- _WHAT THE TASK REQUIRES_
The full set of entries should be repeated without a single change.

· · · · · · ·

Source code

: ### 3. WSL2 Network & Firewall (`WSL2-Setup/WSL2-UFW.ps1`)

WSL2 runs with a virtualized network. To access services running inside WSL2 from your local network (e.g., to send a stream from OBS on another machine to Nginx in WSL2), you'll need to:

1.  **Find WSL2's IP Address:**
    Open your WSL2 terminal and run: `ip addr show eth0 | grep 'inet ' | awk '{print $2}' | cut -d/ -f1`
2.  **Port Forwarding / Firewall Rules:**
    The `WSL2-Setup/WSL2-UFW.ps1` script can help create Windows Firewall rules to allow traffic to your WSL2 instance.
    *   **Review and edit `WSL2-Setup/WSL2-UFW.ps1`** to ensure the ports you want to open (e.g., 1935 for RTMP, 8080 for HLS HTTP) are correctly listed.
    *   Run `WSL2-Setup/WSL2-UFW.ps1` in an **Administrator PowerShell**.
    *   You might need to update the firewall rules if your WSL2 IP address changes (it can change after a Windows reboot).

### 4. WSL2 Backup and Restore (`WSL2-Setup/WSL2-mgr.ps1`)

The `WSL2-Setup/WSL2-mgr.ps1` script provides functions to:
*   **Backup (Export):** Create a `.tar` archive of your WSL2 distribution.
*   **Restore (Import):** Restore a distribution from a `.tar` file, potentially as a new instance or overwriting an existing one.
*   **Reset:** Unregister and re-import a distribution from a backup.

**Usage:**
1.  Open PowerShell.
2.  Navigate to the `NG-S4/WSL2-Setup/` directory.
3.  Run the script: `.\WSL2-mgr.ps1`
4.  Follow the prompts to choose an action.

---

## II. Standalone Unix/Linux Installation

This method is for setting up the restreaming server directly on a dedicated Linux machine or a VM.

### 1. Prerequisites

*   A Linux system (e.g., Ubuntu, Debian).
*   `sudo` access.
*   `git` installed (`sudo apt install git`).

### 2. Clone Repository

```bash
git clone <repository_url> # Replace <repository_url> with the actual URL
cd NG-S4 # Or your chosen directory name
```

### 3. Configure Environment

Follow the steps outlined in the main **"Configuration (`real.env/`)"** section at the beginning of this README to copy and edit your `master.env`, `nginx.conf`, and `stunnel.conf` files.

· · · · · · ·

- _TASK RESULT_
Source code

: ### 3. WSL2 Network & Firewall (`WSL2-Setup/WSL2-UFW.ps1`)

WSL2 runs with a virtualized network. To access services running inside WSL2 from your local network (e.g., to send a stream from OBS on another machine to Nginx in WSL2), you'll need to:

1.  **Find WSL2's IP Address:**
    Open your WSL2 terminal and run: `ip addr show eth0 | grep 'inet ' | awk '{print $2}' | cut -d/ -f1`
2.  **Port Forwarding / Firewall Rules:**
    The `WSL2-Setup/WSL2-UFW.ps1` script can help create Windows Firewall rules to allow traffic to your WSL2 instance.
    *   **Review and edit `WSL2-Setup/WSL2-UFW.ps1`** to ensure the ports you want to open (e.g., 1935 for RTMP, 8080 for HLS HTTP) are correctly listed.
    *   Run `WSL2-Setup/WSL2-UFW.ps1` in an **Administrator PowerShell**.
    *   You might need to update the firewall rules if your WSL2 IP address changes (it can change after a Windows reboot).

### 4. WSL2 Backup and Restore (`WSL2-Setup/WSL2-mgr.ps1`)

The `WSL2-Setup/WSL2-mgr.ps1` script provides functions to:
*   **Backup (Export):** Create a `.tar` archive of your WSL2 distribution.
*   **Restore (Import):** Restore a distribution from a `.tar` file, potentially as a new instance or overwriting an existing one.
*   **Reset:** Unregister and re-import a distribution from a backup.

**Usage:**
1.  Open PowerShell.
2.  Navigate to the `NG-S4/WSL2-Setup/` directory.
3.  Run the script: `.\WSL2-mgr.ps1`
4.  Follow the prompts to choose an action.

---

## II. Standalone Unix/Linux Installation

This method is for setting up the restreaming server directly on a dedicated Linux machine or a VM.

### 1. Prerequisites

*   A Linux system (e.g., Ubuntu, Debian).
*   `sudo` access.
*   `git` installed (`sudo apt install git`).

### 2. Clone Repository

```bash
git clone <repository_url> # Replace <repository_url> with the actual URL
cd NG-S4 # Or your chosen directory name
```

### 3. Configure Environment

Follow the steps outlined in the main **"Configuration (`real.env/`)"** section at the beginning of this README to copy and edit your `master.env`, `nginx.conf`, and `stunnel.conf` files.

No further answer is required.